Eine normale CD-ROM hat einen Durchmesser von 12 cm und eine Stärke von 1,2 mm. Es gibt aber auch so genannte Mini CDs, welche nur einen Durchmesser von 8 cm haben, sowie Sondermaße, welche insbesondere im Visitenkarten-Bereich immer mehr Anwendungen finden. Sie besteht aus einer Polykarbonat-Verbindung. In der Regel wird in der Industriellen Fertigung der CD-ROM, diese mit Aluminium beschichtet und versiegelt, um somit die CD-ROM un-anfälliger zu machen.
Ähnlich wie bei einer Schallplatte werde die Informationen durch kleine Vertiefungen in der Oberfläche geschrieben.
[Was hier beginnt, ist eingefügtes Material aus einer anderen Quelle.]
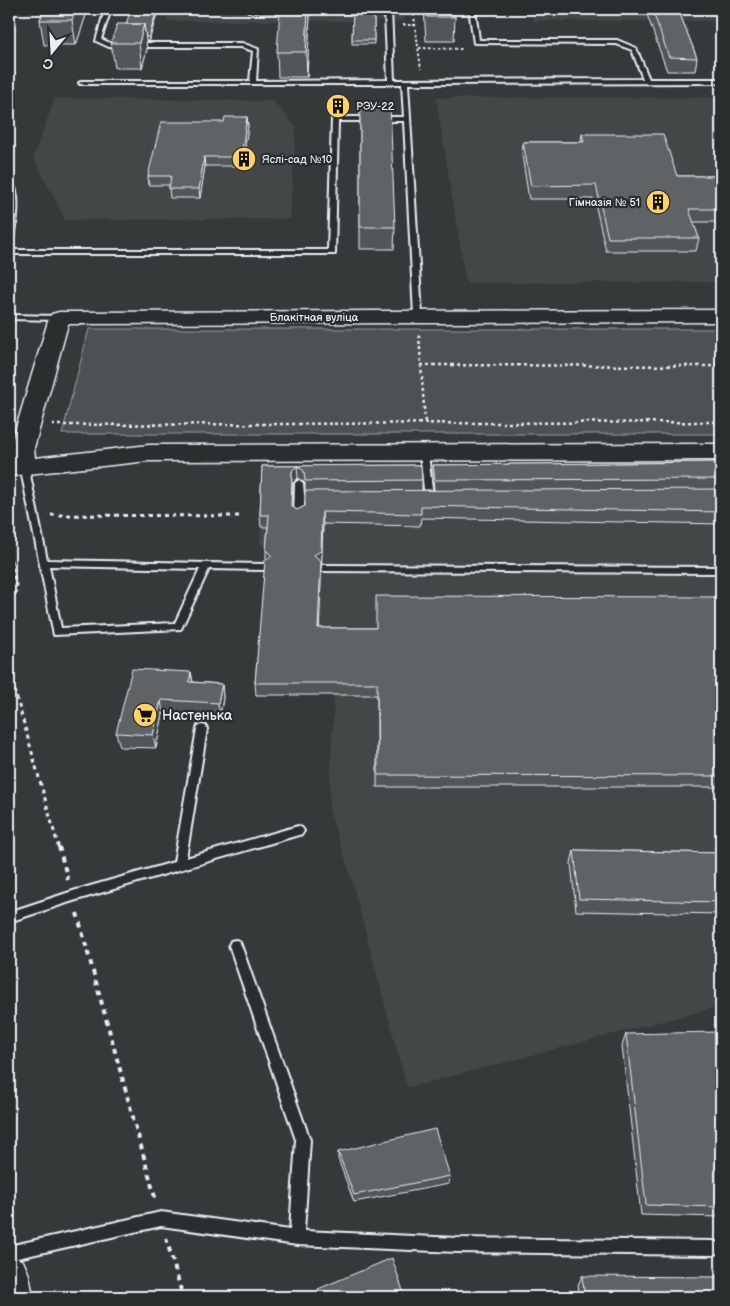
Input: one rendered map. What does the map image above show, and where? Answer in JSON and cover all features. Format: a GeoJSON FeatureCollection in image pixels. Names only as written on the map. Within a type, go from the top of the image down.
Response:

Diese Vertiefungen dann durch einen Laserstrahl gelesen. Bei so genannten CD-ROM-Brennern werden diese Vertiefungen durch einen Laserstrahl gebrannt.
Die Massenproduktion einer CD-ROM ist sehr günstig, wodurch sie sich als Speichermedium weltweit durchgesetzt hat. Egal ob im Video-Spiele, im Musik oder im Sicherungsbereich, überall findet man die kleine Silberscheibe. In den letzten Jahren wird sie immer aber in vielen Bereichen immer mehr und mehr von der DVD verdrängt, nur in der Musik-Industrie gilt die CD-ROM heute noch als Standard.
Die CD-ROM ist ein optisches Wechseldatenmedium, dass heißt, das der Speicher wechselbar ist. Der Benutzer braucht nur ein entsprechendes Laufwerk und kann dann seine CD-ROM mit sich herumtragen. Das hat viele Vorteile, da er so den Speicher an verschiedenen Orten benutzen kann.
Auf eine CD-ROM passen zwischen 650 MB und 839 MB an Daten (je nach Typ der CD-ROM), in der Regel ist dies etwas über einer Stunde Musik.
Der Durchmesser des Loches in der CD-ROM entspricht exakt dem Durchmesser einer alten niederländischen 10-Cent-Münze, da die Erfinder der CD-ROM dies für eine optimale Größe erachtet hatten.
Wie lange Daten von einer CD-ROM lesbar sind, ist momentan ungewiss. Experten schätzen, dass die Daten zwischen 10 bis 50 Jahren lesbar sind. Dies ist eine deutlich geringere Zeit als beispielsweise die Informationen auf Papier oder auf Stein zu schreiben. Da bleibt dann natürlich die interessanten Fragen: Was bleibt der Nachwelt von unseren Daten? Wie viel unseres Wissens wird ins nächste Jahrhundert getragen und wie viel geht durch die CD-ROM verloren?